Qu'est-ce qu'une rupture conventionnelle ? Le salarié peut-il se rétracter suite à son accord sur la rupture conventionnelle ? De quel délai le salarié dispose-t-il pour se rétracter ? Quelle procédure doit-il mettre en oeuvre pour se rétracter ? Quelles seront les conséquences ?
Me Audrey PASCAL est avocate au Barreau de Limoges. Docteure en Droit, elle a écrit plusieurs ouvrages en Droit du travail et de l’emploi.
La rupture conventionnelle est une convention par laquelle l’employeur et le salarié conviennent d’un commun accord de rompre le CDI qui les lie. L’employeur et le salarié fixent alors les conditions de cette rupture qui ouvre droit pour le salarié au bénéfice des allocations chômage.
Ce mode de rupture du contrat de travail ne s’applique ni au CDD ni au contrat d’apprentissage. Il ne peut pas non plus intervenir dans certaines situations. Par exemple, la rupture conventionnelle n’est pas applicable aux ruptures de contrats de travail résultant des accords collectifs de gestion prévisionnelle des emplois et des compétences (GPEC) ou des plans de sauvegarde de l’emploi (PSE).
La rupture conventionnelle est bien une procédure de rupture du contrat de travail d’un commun accord entre le salarié et l’employeur. Elle ne peut pas être imposée par l’une ou l’autre des parties. Ce n’est ni un licenciement ni une démission.
Le salarié dispose effectivement d’un droit de rétractation, tout comme l’employeur.
A compter du lendemain de la date de signature de la convention de rupture conventionnelle, le salarié dispose d’un délai de 15 jours calendaires (tous les jours de la semaine sont comptabilisés) pour exercer ce droit de rétractation.
Lorsque ce délai expire un samedi, un dimanche ou un jour férié ou chômé, il est prorogé jusqu'au premier jour ouvrable suivant (les jours ouvrables correspondent à tous les jours de la semaine, à l'exception du dimanche et des jours fériés ou chômés).
Une fois le délai de 15 jours expiré, le salarié ne peut plus se rétracter. Cependant, par la suite, le salarié peut toujours contester la rupture conventionnelle par voie judiciaire, devant le Conseil des Prud’hommes, s’il arrive à prouver que son consentement n’a pas été valablement donné. Par exemple, dans un contexte de harcèlement moral, en cas de violence psychologique, le consentement du salarié ne peut naturellement pas être librement donné.
Le droit de rétractation est exercé sous la forme d’une lettre recommandée avec demande d’avis de réception (LRAR) ou par lettre remise à l’autre partie en main propre contre décharge mentionnant la date de remise (voire même par courriel dès lors que le salarié peut justifier de la date de sa réception par son destinataire).

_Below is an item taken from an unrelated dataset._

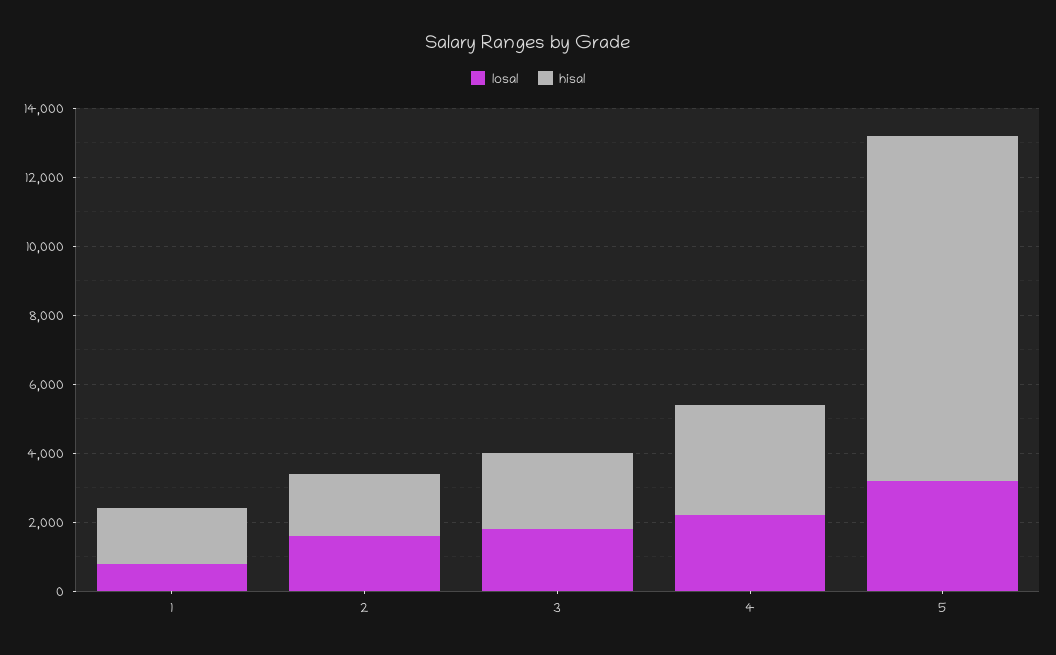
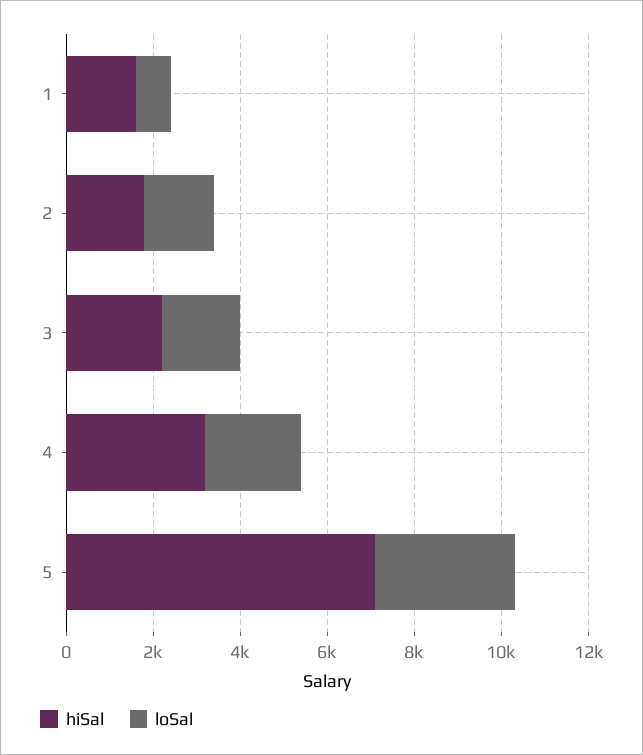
hisal, 5: 10000 -> 7000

Attention, pour que la rétractation soit valablement donnée, la lettre doit impérativement être adressée à l’employeur et non pas à l'inspection du travail.
En revanche, la loi n’impose pas à la partie qui décide de se rétracter de motiver sa décision.
En cas d’usage du droit de rétractation, la procédure de rupture conventionnelle cesse. La demande d’homologation de la convention de rupture conventionnelle n’est pas transmise à l’autorité administrative compétente (qui est le directeur régional des entreprises, de la concurrence, de la consommation, du travail et de l’emploi - DIRECCTE).
Le contrat de travail n’est pas rompu et se poursuit normalement d’un point de vue juridique. Il s’exerce dans les mêmes conditions, « comme si de rien n’était ».
Dès lors, si une deuxième rupture conventionnelle venait à être engagée à la suite d'une première pour laquelle le droit de rétractation a été exercé par le salarié, l'ensemble du processus de négociation doit être repris du début. L’employeur doit respecter, à nouveau, l'ensemble des conditions de procédure obligatoire pour que la seconde rupture conventionnelle soit valable.
En général, le salarié souhaite exercer son droit de rétractation suite à une décision prise trop hâtivement, sur un « coup de tête ». Le délai de 15 jours pendant lequel il est possible de se rétracter permet au salarié de prendre du recul, de mesurer sereinement la portée de sa décision qui n’est pas anodine, faut-il le rappeler, puisqu’elle signifie la rupture du contrat de travail.